“Este país tiene derecho a un gran destino.”
En la historia contemporánea de México hay personas cuya vida marca un antes y un después en la forma en que se construye el país. Dante Delgado Rannauro es una de ellas. Veracruzano de convicción incansable, su trayectoria no se explica solo por los cargos que ocupó, sino por las decisiones valientes que tomó cuando hacerlo implicaba un costo personal y político.
Fue gobernador de Veracruz, sí, pero más allá del cargo fue el arquitecto de la modernización del Estado. Durante su gestión, Veracruz se convirtió en primer lugar nacional en construcción de aulas y clínicas; se edificaron y equiparon más de 500 escuelas; se construyeron cerca de 4 mil kilómetros de caminos rurales; se instalaron más de 2,500 kilómetros de tubería de agua potable, y se impulsó infraestructura en todos los órdenes de gobierno. Sin embargo, lo verdaderamente trascendente no fue solo lo que se construyó, sino cómo se construyó: con más de 26 mil patronatos ciudadanos a lo largo del Estado. Dante entendió antes que nadie que el desarrollo no se impone desde el poder; se construye con la gente.
Sorprendentemente, el legado más profundo de Dante Delgado no se limita a su gestión como gobernador. En una época en la que señalar errores, disentir y pensar distinto significaba la muerte política, Dante eligió no callar. Asumió el riesgo y fundó la única alternativa real que hoy tiene México. No fue un acto de cálculo; fue un acto de convicción.
Dante no fundó un partido: fundó un movimiento. Un proyecto que desde su origen buscó devolverle a México el lugar que merece en su historia, y hacerlo con dignidad, congruencia y trabajo colectivo. A lo largo de cuatro sexenios ha sido, de manera consistente, el único actor político nacional que ha defendido la democracia frente a la partidocracia; el mando civil sobre la fuerza; la ampliación de derechos sociales; y una visión de responsabilidad generacional que antepone el futuro al beneficio inmediato, incluso cuando esas causas no dan votos rápidos ni aplausos fáciles.
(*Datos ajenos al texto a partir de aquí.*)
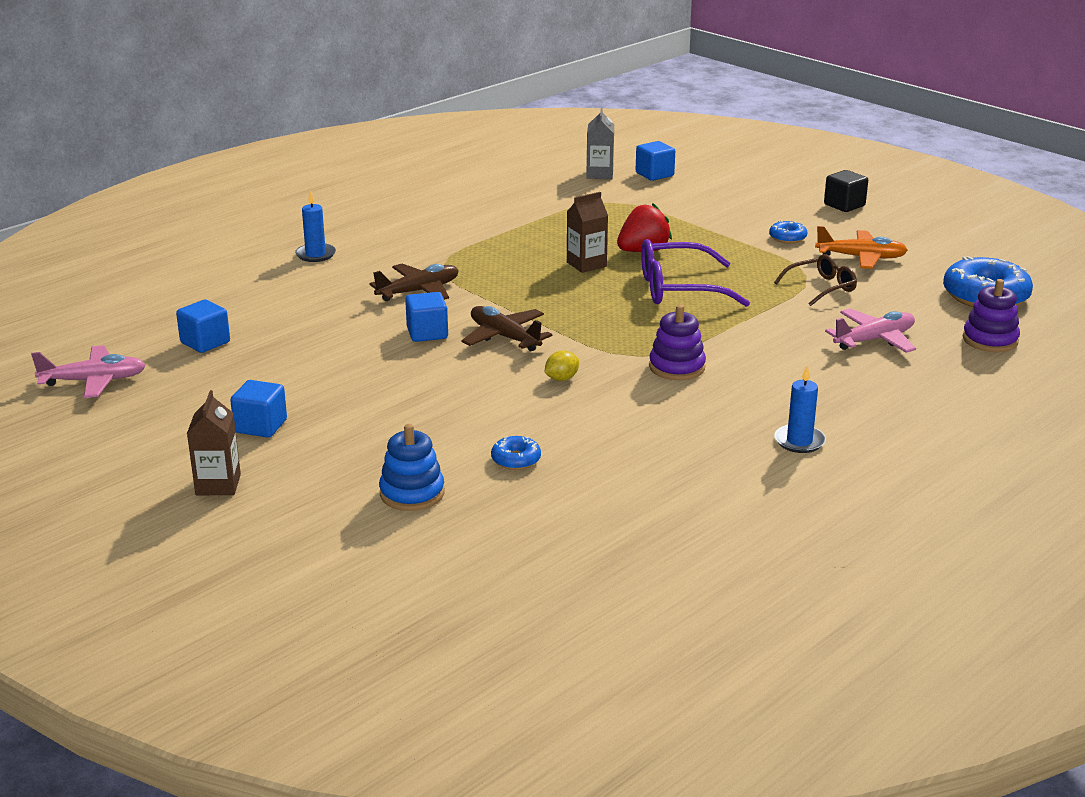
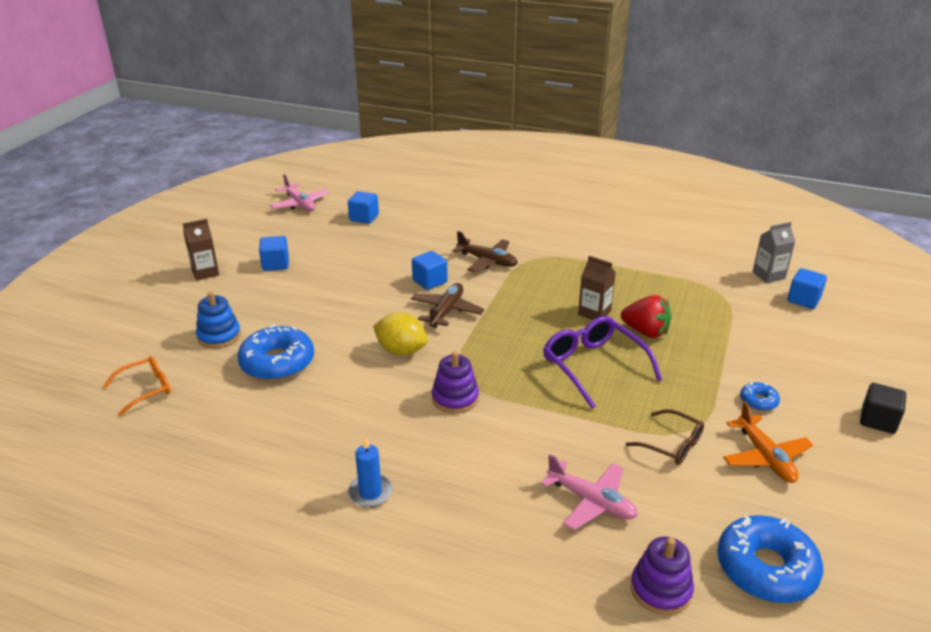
camera: 65 degrees right, 5 degrees up
blue candle [295,191,336,262] -> none
blue donut [491,436,541,470] -> blue donut [237,325,314,381], size x2.10
yellow lemon [544,350,579,381] -> yellow lemon [373,313,428,356], size x1.83
none -> orange glasses [103,356,171,416]

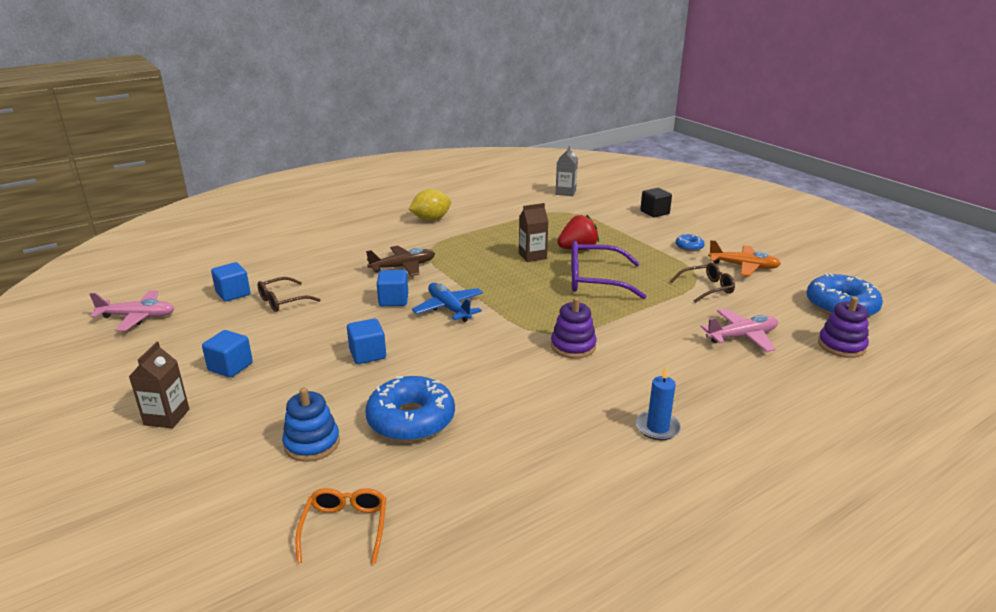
camera: 55 degrees left, 5 degrees down
yellow lemon [373,313,428,356] -> yellow lemon moved to [409,189,451,221]
brown plane [411,283,484,328] -> blue plane [412,283,483,322]
blue cube [787,268,827,309] -> blue cube moved to [347,319,386,364]
black cube [860,383,906,434] -> black cube moved to [640,188,672,217]
none -> brown glasses [257,277,321,312]

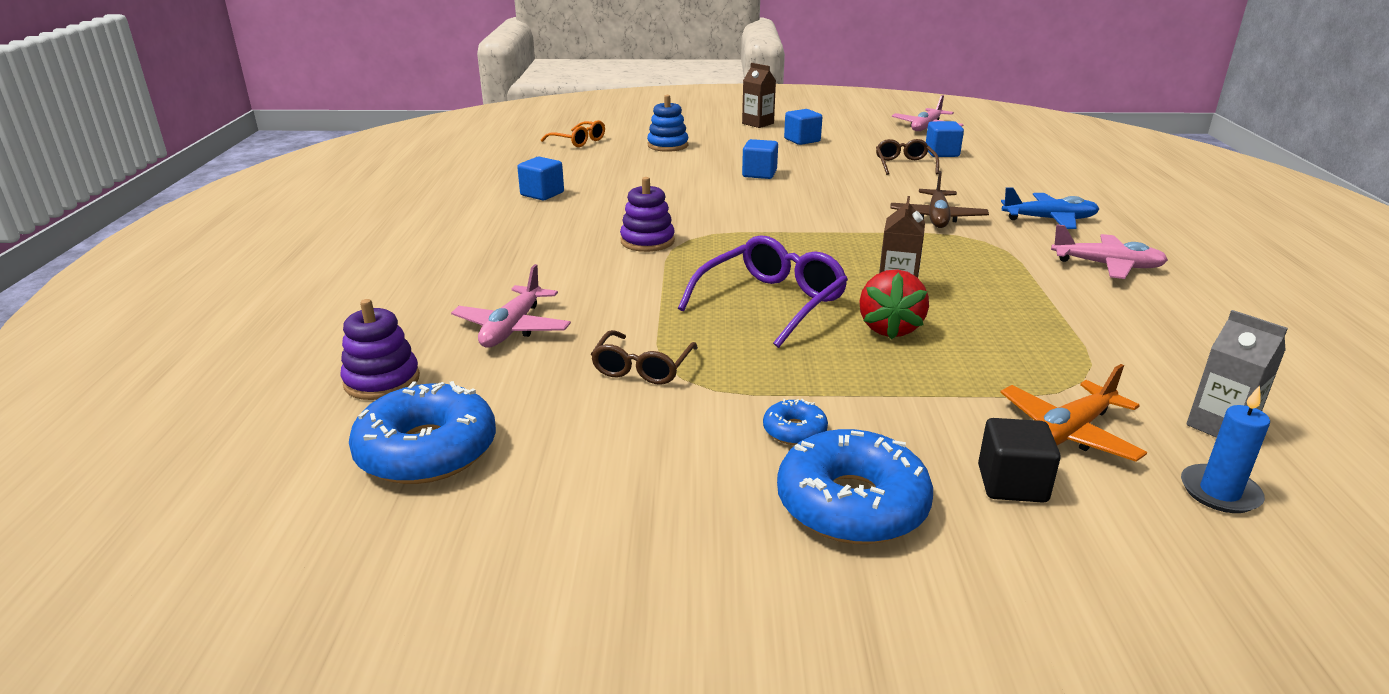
camera: 125 degrees right, 0 degrees up
blue donut [366,376,455,442] -> blue donut moved to [777,429,933,544]
blue cube [377,270,408,306] -> blue cube moved to [517,157,564,200]
yellow lemon [409,189,451,221] -> pink plane [1051,224,1168,279]
blue plane [412,283,483,322] -> blue plane moved to [1001,187,1099,229]
blue candle [636,365,681,441] -> blue candle moved to [1181,386,1270,513]
orange plane [708,240,781,276] -> orange plane moved to [1000,364,1147,462]

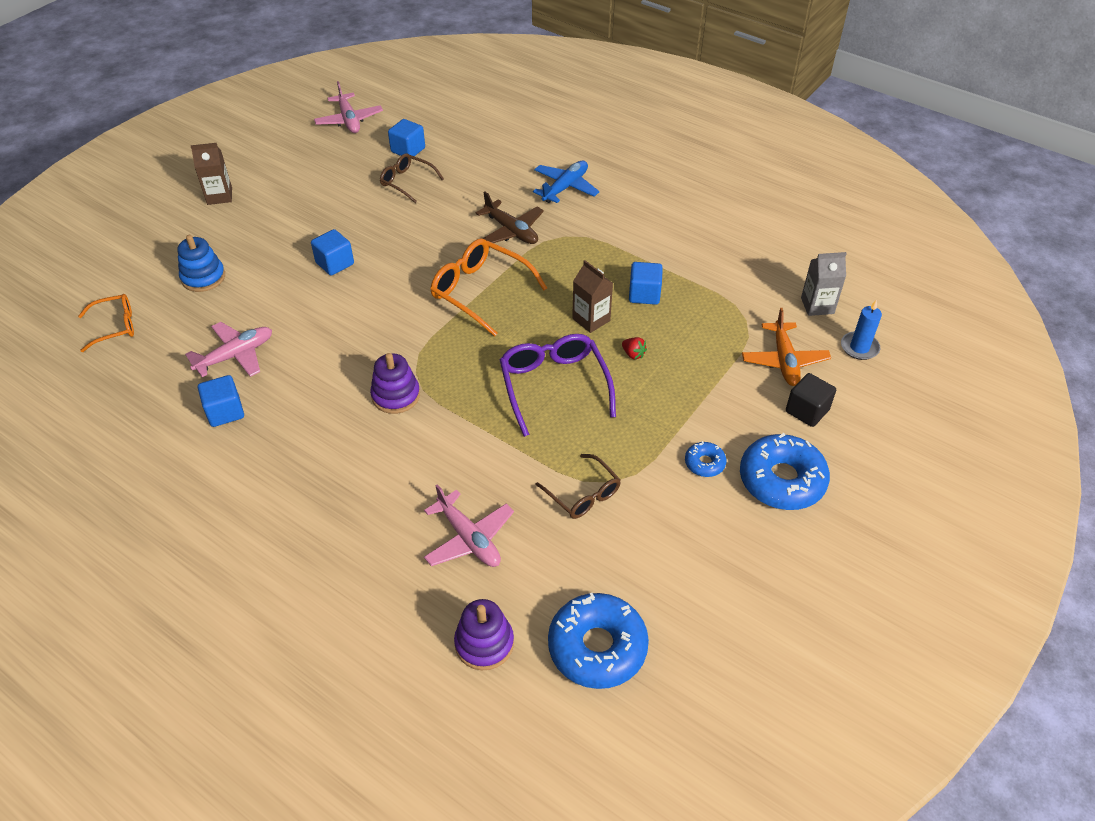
camera: 55 degrees left, 20 degrees up
blue cube [784,109,822,145] -> blue cube moved to [629,262,663,305]
red strawberry [859,269,929,340] -> red strawberry [622,337,647,359], size x0.48
pink plane [1051,224,1168,279] -> pink plane moved to [185,322,272,377]
none -> orange glasses [430,238,547,337]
Creer en un México mejor también significó apostar por un cambio generacional real. Dante lo hizo cuando pocos se atrevían. Confió en los jóvenes, los impulsó, les abrió paso y les cedió espacio. Hoy, ese legado se expresa en cientos de liderazgos que gobiernan, legislan y representan a la ciudadanía en todo el país. Nada de lo que hoy vive Movimiento Ciudadano es casualidad: alguien lo pensó, lo sembró y lo defendió a contracorriente.
Dante nos enseñó que el camino se abre con carácter; que la valentía es una forma de responsabilidad pública; y que levantar la voz a tiempo puede cambiar el rumbo de una nación. Esta no es una columna hacia el pasado. Es una columna al presente y al futuro. Porque hoy, más vigente que nunca, Dante Delgado sigue participando activamente en la consolidación de la alternativa que México necesita, como lo hizo en Veracruz en el proceso electoral reciente y como seguirá haciéndolo en los desafíos nacionales que vienen.
Cuando muchos eligieron acomodarse, Dante imaginó la alternativa.
Y gracias a ello, México tiene hoy una opción con dignidad, memoria y futuro.